Jean Fay est né le 18 mars 1914 à Argenteuil d'un père tourangeau et d'une mère auvergnate. Décédé en 2012. Mais c'est dans le Cantal que s'est déroulée toute sa vie: en effet pour le protéger de la guerre, ses parents qui travaillaient à Paris l'ont confié à ses grands-parents maternels au Cheyrier, petit hameau de la commune de Menet près de Riom-es-Montagnes.
Mises à part quelques périodes passées auprès de ses parents, c'est au Cheyrier qu'il a laissé son coeur et qu'il a appris à aimer la nature, en particulier grâce à son grand-père, qu'il a été nourri de contes et poésies au coin du feu de la cheminée, qu'il a partagé la vie simple des gens du Cherier et entendu parler le "patois", à proprement parler la langue d'oc, cette langue qu'il aime tant, qu'il a tant défendue, sa passion de toujours. Cela va probablement changer sa vie ; à l'âge de 14 ans il s'essaie à écrire en dialecte auvergnat du Haut Cantal.
Après l'école primaire à Menet, ce fut le cours complémentaire en banlieue parisienne, puis la préparation aux Arts & Métiers à Nantes (où il ressentit une profonde nostalgie du Cantal).
Après avoir quitté Nantes, il revient dans "son" Cantal où il prépare seul le concours d'entrée à l'École Normale d'instituteurs d'Aurillac (tout en gardant les chèvres du grand-père Monteil et en écrivant des poésies en auvergnat).
En 1934, étant normalien, c'est la découverte de "Toustous" (Tartines), recueil du poète félibréen vicois Eugène Pagès (qui le familiarisa avec le dialecte d'Aurillac), suivie de celle de "Mirèio", l'immense chef-d'œuvre de Frédéric Mistral qui sera son premier contact avec la grande littérature d'ôc, en même temps qu'une révélation !
Ses 3 années (1933 à 36) d'études de Normalien passées, et déjà connu pour ses poésies, il entre à l'"Éscolo oubernhato" du Capiscol (chef) Henri Domergues et fraternise avec le poète J.M. Gaston, les chanteurs P. Cardou et CH. Tissandier, le musicien-compositeur P. Redon (avec qui il organisera de nombreuses séances récréatives durant l'Occupation) et bien d'autres… La revue félibréenne "Lo Cobreto" publie ses premières œuvres.
Après son mariage (août 1936) à Menet, avec Antoinette Malguy, il débute son métier d'instituteur à l'École Professionnelle de Murat.
┄┄┄┄┄┄┄┄┄┄┄┄┄┄┄┄┄┄┄┄
Consigne » Extrayez du texte sur Jean Fay le passage qui va de « Après avoir quitté » à « qu'une révélation ! », sans y changer un mot. Les données qui suivent proviennent d'une autre source.

Données recueillies »
┄┄┄┄┄┄┄┄┄┄┄┄┄┄┄┄┄┄┄┄
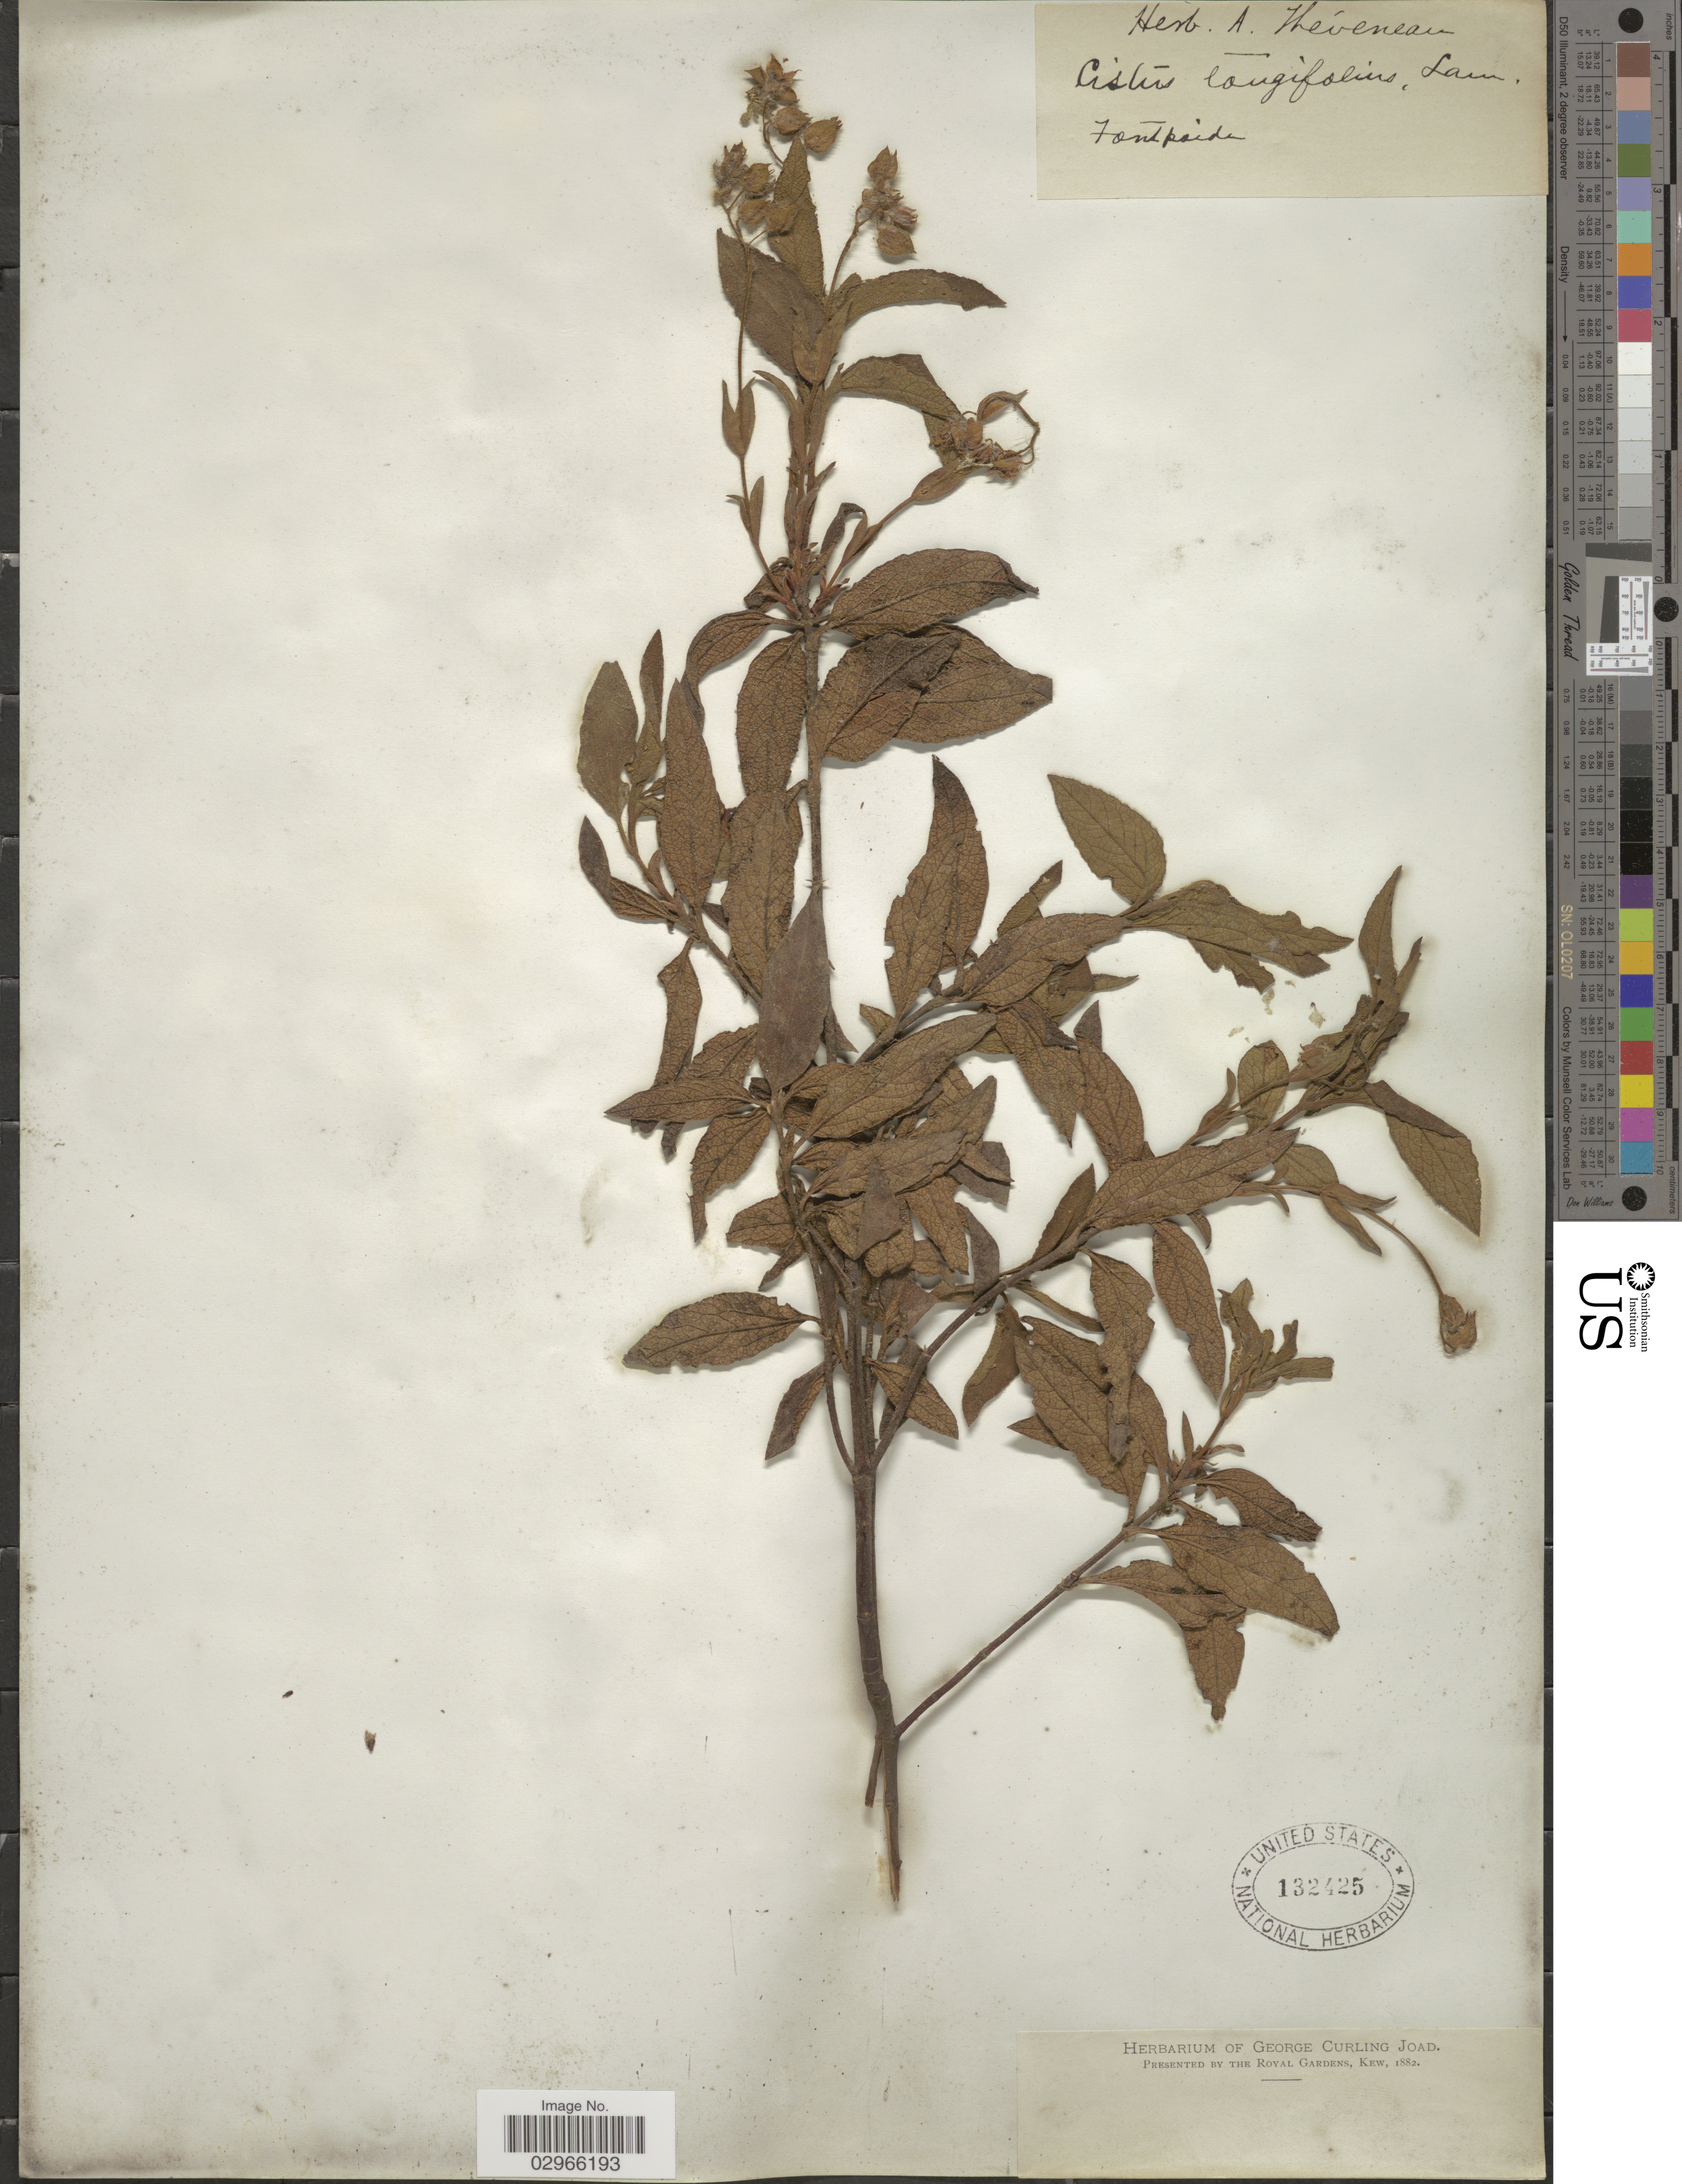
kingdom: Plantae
┄┄┄┄┄┄┄┄┄┄┄┄┄┄┄┄┄┄┄┄
Réponse rédigée »
Après avoir quitté Nantes, il revient dans "son" Cantal où il prépare seul le concours d'entrée à l'École Normale d'instituteurs d'Aurillac (tout en gardant les chèvres du grand-père Monteil et en écrivant des poésies en auvergnat).
En 1934, étant normalien, c'est la découverte de "Toustous" (Tartines), recueil du poète félibréen vicois Eugène Pagès (qui le familiarisa avec le dialecte d'Aurillac), suivie de celle de "Mirèio", l'immense chef-d'œuvre de Frédéric Mistral qui sera son premier contact avec la grande littérature d'ôc, en même temps qu'une révélation !